→ **Entries supplied**:
═══

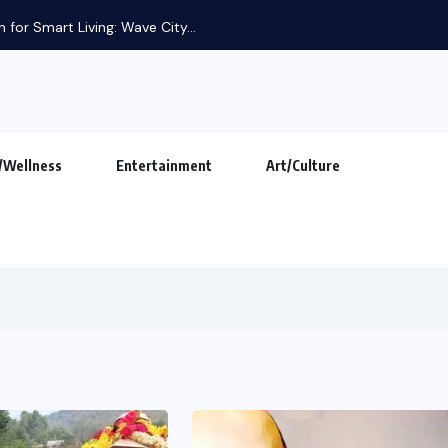
/Wellness
Entertainment
Art/Culture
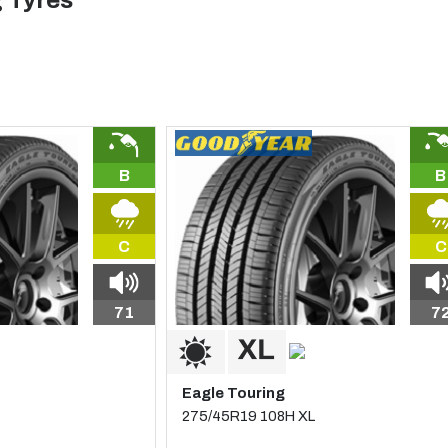
 Tyres
B
B
C
C
71
7
Eagle Touring
275/45R19 108H XL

═══

→ **To-do item**: Return every line of text from the material above without any changes, leaving out the pictures.

→ **Task solution**:
/Wellness
Entertainment
Art/Culture
 Tyres
B
B
C
C
71
7
Eagle Touring
275/45R19 108H XL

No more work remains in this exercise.